A New Zealand Ministry of Justice survey estimates just 7 per cent of sexual violence offences against adults are reported to police. Ministry data shows 24 per cent of women, and 6 per cent of men will experience sexual violence in their lifetime. Half of all perpetrators and half of all victims report consuming alcohol leading to a sexual assault. Booze loosens inhibitions, sends good sense for a nap and puts boxing gloves on people with aggressive tendencies.
One in five female secondary school students and one in 20 male students say they've have had unwanted sexual contact from another person.

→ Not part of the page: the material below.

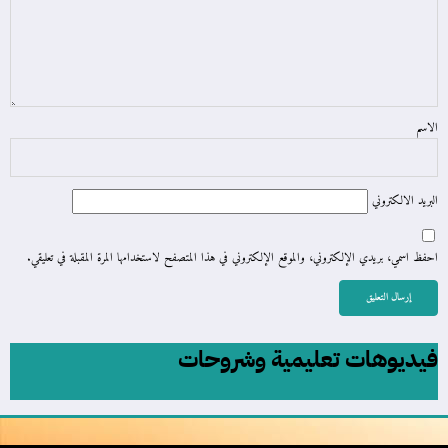
الاسم
البريد الالكتروني
احفظ اسمي، بريدي الإلكتروني، والموقع الإلكتروني في هذا المتصفح لاستخدامها المرة المقبلة في تعليقي.
فيديوهات تعليمية وشروحات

Pretending it doesn't happen, never happened, won't happen again is naive - or potentially fatal. Sexual violence occurs at all socioeconomic levels - among students and adults in deprived areas, and among trust-fund babies who attend prep schools and later reach high positions in the public eye.

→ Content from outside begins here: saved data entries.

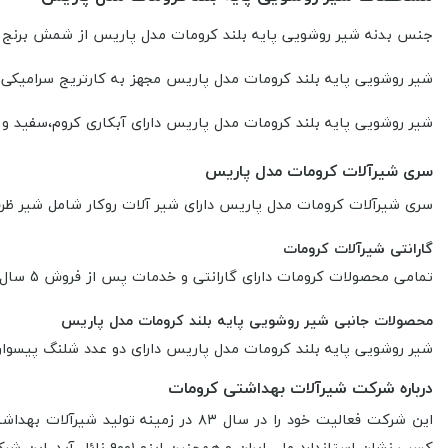
جنس بدنه شیر روشویی پایه بلند کرومات مدل پاریس از شمش برنج است
شیر روشویی پایه بلند کرومات مدل پاریس مجهز به کارتریج سرامیکی م
شیر روشویی پایه بلند کرومات مدل
پاریس
دارای آبکاری کروم،سفید و
سری شیرآلات
کرومات مدل پاریس
سری
شیرآلات
کرومات مدل پاریس دارای شیر آلات روکار شامل شیر ظر
گارانتی شیرآلات کرومات
تمامی محصولات کرومات
دارای
گارانتی و خدمات پس از فروش 5 سال از شرکت کرومات
محصولات جانبی شیر روشویی پایه بلند کرومات مدل پاریس
شیر روشویی پایه بلند کرومات مدل پاریس دارای دو عدد شلنگ پیسوا
درباره شرکت شیرآلات بهداشتی کرومات
کسب نشان استاندارد ملی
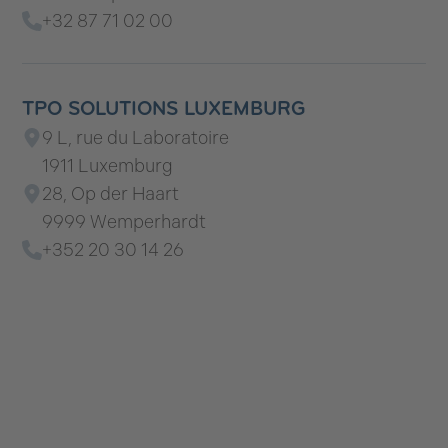
+32 87 71 02 00
TPO SOLUTIONS LUXEMBURG
9 L, rue du Laboratoire
1911 Luxemburg
28, Op der Haart
9999 Wemperhardt
+352 20 30 14 26
Leaflet
|
©
OpenStreetMap
contributors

The Kavanaugh case dredges memories we'd rather forget - the Anita Hill/Clarence Thomas and Monica Lewinsky/Bill Clinton debacles; the teenage boy who broke up with you because you wouldn't have sex with him; the man on the overstuffed bus in Rome who rubbed his erect penis against you; the senior colleague who repeatedly pulled you into his over-cologned, unwanted embrace when you were 22-years-old; randoms who urged you to 'Smile!' at age 15, 25, 35...for no reason. Women have been socialised to be friendly. But when our bodies are threatened, we must be fierce.
Accusations against Kavanaugh deserve investigation. Neither he nor his accuser deserve death threats.
Fear they won't be believed keeps many women (and men) from ever reporting abuse. Like a hand clamped over their mouths, shame ensures no one will hear their screams.